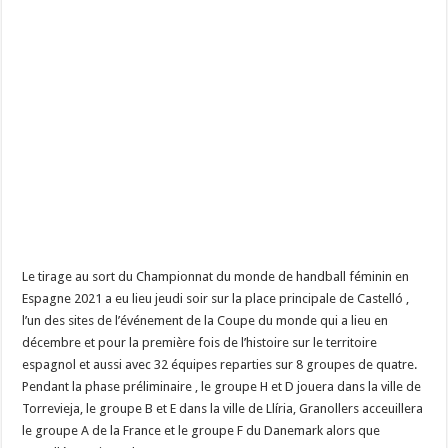
Le tirage au sort du Championnat du monde de handball féminin en
Espagne 2021 a eu lieu jeudi soir sur la place principale de Castelló ,
l’un des sites de l’événement de la Coupe du monde qui a lieu en
décembre et pour la première fois de l’histoire sur le territoire
espagnol et aussi avec 32 équipes reparties sur 8 groupes de quatre.
Pendant la phase préliminaire , le groupe H et D jouera dans la ville de
Torrevieja, le groupe B et E dans la ville de Llíria, Granollers acceuillera
le groupe A de la France et le groupe F du Danemark alors que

* * *

* _Work item_
Begin with the line holding "l’un des sites" and end with the last line of the material. Copy all of them exactly.

* _Worked solution_
l’un des sites de l’événement de la Coupe du monde qui a lieu en
décembre et pour la première fois de l’histoire sur le territoire
espagnol et aussi avec 32 équipes reparties sur 8 groupes de quatre.
Pendant la phase préliminaire , le groupe H et D jouera dans la ville de
Torrevieja, le groupe B et E dans la ville de Llíria, Granollers acceuillera
le groupe A de la France et le groupe F du Danemark alors que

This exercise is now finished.